Following Chaudhry’s logic, if a woman expresses an opinion that you may not agree with, you gain the right to publicly call her a ‘slut’. When you are called out by people for your blatant misogyny, your retort is to innocently wonder, “What name would you give her”, along with posting a picture of her.

Also championing freedom of speech (his ‘freedom’ to call Hocane a slut) while blocking anyone who disagrees with him. I am assuming ‘irony’ is not one of the modules Chaudhry teaches.

You are a person who dismisses sexual harassment as #BurgerBoysProblems. If a male teacher sexually harasses a 20-year-old boy, the boy should reclaim your ‘manhood’.

It would be unfair to even single out Chaudhry. He may not even believe in all of this, after all he is an expert on selling himself, and controversy creates cash. By abusing Hocane and posing as a nationalist, Chaudhry has been able to remarkably increase the traffic on his page.

He is now using that same traffic to post a video promoting himself after every couple of hours.

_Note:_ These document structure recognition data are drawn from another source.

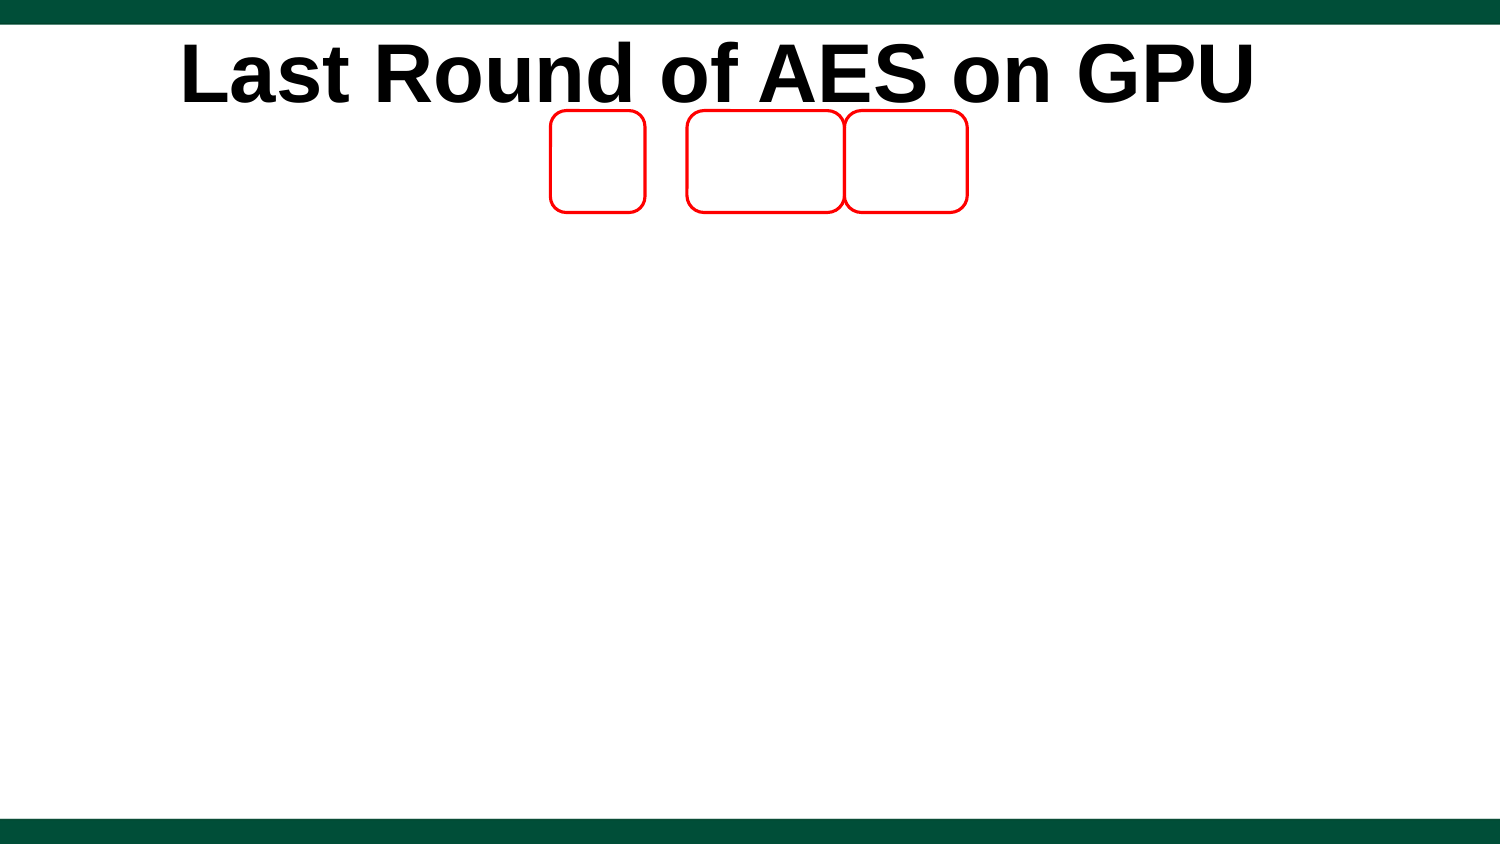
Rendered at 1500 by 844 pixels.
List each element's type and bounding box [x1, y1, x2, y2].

text_box [684, 108, 970, 215]
text_box [548, 108, 648, 215]
title [25, 0, 1412, 151]
picture [0, 0, 1500, 844]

Well played Sir, well played.

Chaudhry is not the tragedy. The tragedy is that he represents a majority of men in Pakistan who casually slut-shame women. When confronted, they would not disagree with the fact that women have equal rights and equal freedom as men but use their words like arrows to shoot down those freedoms and rights for women at every turn.

Would he have called a male actor posting similar tweets a slut?

Slut-shaming is a legitimate power tool used by men to keep women down, to promote the structures of patriarchy. This tacit behaviour by men, and their opinions influencing the masses, perpetuate patriarchal structures in society. Any time you tell a person to be a man, or be a woman, you are reproducing traditionally defined gender roles.

A woman who freely expresses herself on Twitter, or a woman who goes to work, or a woman who comes home late at night, is not labelled a slut because you genuinely question whether she is involved in sexual activities but it is a way for society to diminish the role of women.

Chaudhry’s comments do not hurt Hocane, as much as they hurt all the women of Pakistan – even women who may agree with him and disagree with Hocane on the matter. Her opinions on the subject have no bearing on this discussion.

The point of this article is that patriarchy and misogyny have been reproduced in our country by tying these notions to nationalism. The archetype of the Pakistani woman is used to deliberately relegate women to an inferior role in society. Ziaul Haq took this strategy a step further by adding religion into the mix.

Without consciously realising that these power structures are in place, and all lives, our culture, and our language has been coloured by our history, we would continue to perpetuate the same ideas, we would continue to create a culture of hate and violence against women, without even realising we are doing so.

It does not matter if your intention was not to stifle space for public discourse for women by calling one person a slut, the fact that you were negligent enough not to realise the repercussions of your actions is enough to deem you guilty.

Being nationalistic may get you a few likes or a few followers but by exploiting people’s love for our country, using it to ‘sell yourself’, please make sure you are not hurting a cause that generations have worked hard for. We may never be able to reverse all the violence against women committed in the name of the nation and religion in our country but the least we can do is be conscious of that history before looking to belittle a woman.

Hocane is not a slut nor is any other woman who has been called one in Pakistan for simply exercising her right to expression, her right to movement, her right to live.